◆ THE RECORDS ◆
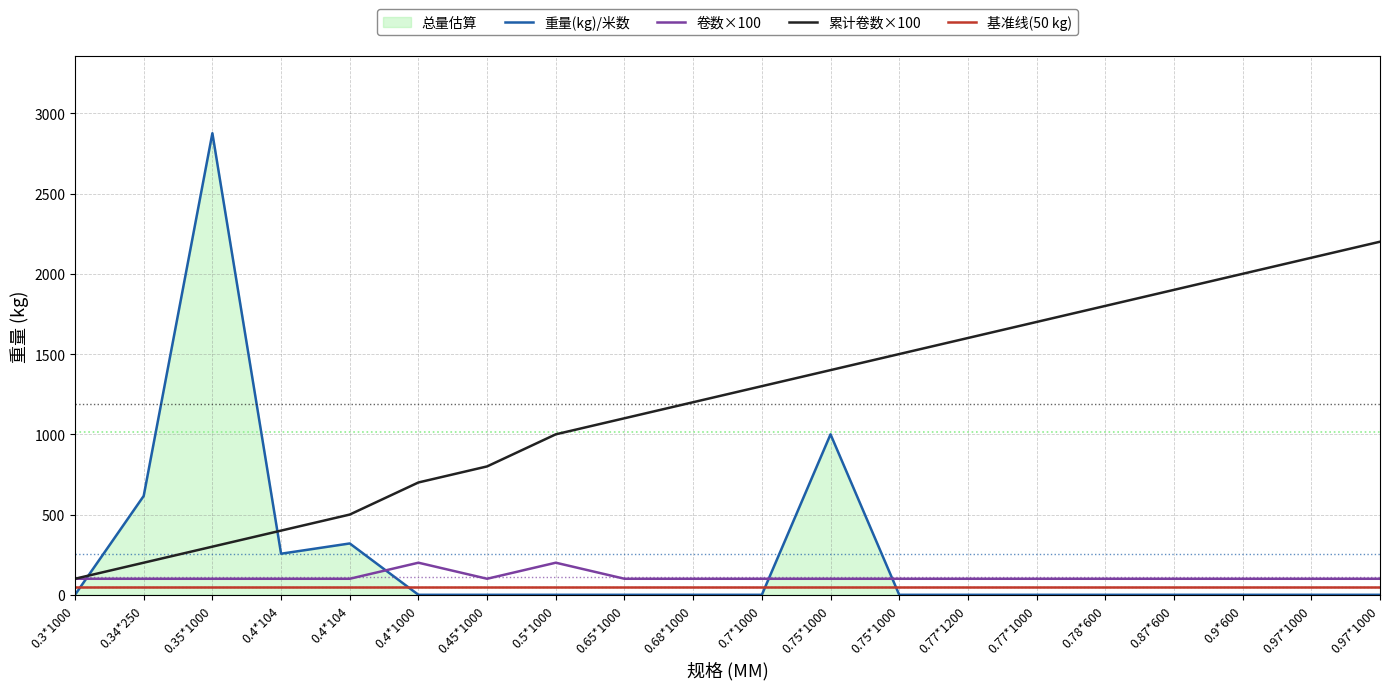

What is the sum of the 基准线(50 kg) values at 0.87*600 and 0.9*600?

100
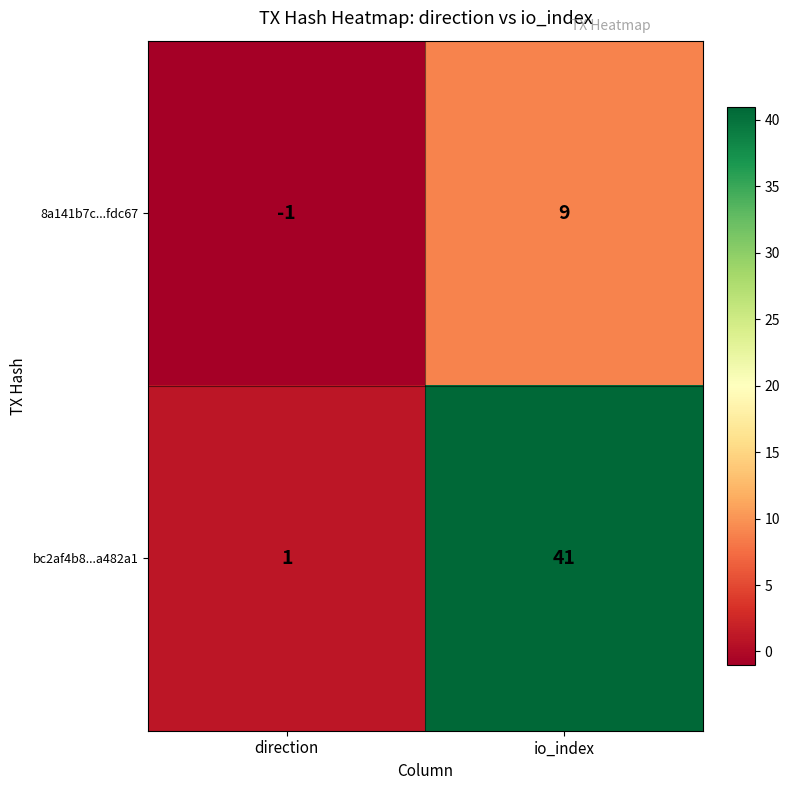

The bc2af4b8...a482a1 series shows 41 at io_index. True or false?

True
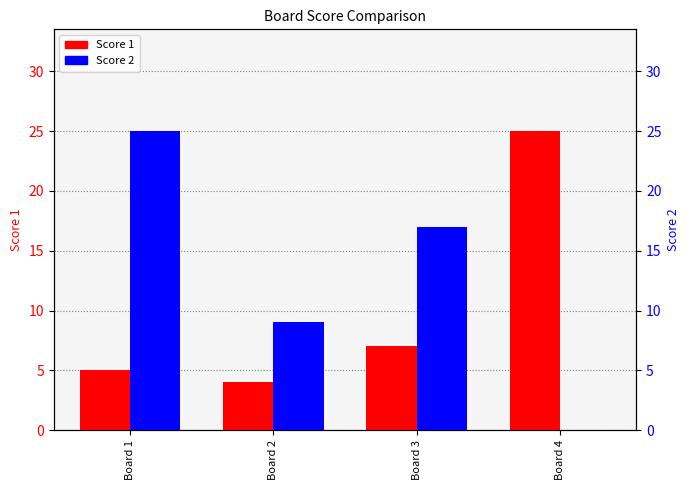

List the labels in order of Score 2 value, largest first.

Board 1, Board 3, Board 2, Board 4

◆ TASK TO COMPLETE ◆
Rewrite the data above as a JSON list of strings, one string per line, skipping blank lines and the bracketed picture markers.

◆ TASK SOLUTION ◆
[
  "What is the sum of the 基准线(50 kg) values at 0.87*600 and 0.9*600?",
  "100",
  "The bc2af4b8...a482a1 series shows 41 at io_index. True or false?",
  "True",
  "List the labels in order of Score 2 value, largest first.",
  "Board 1, Board 3, Board 2, Board 4"
]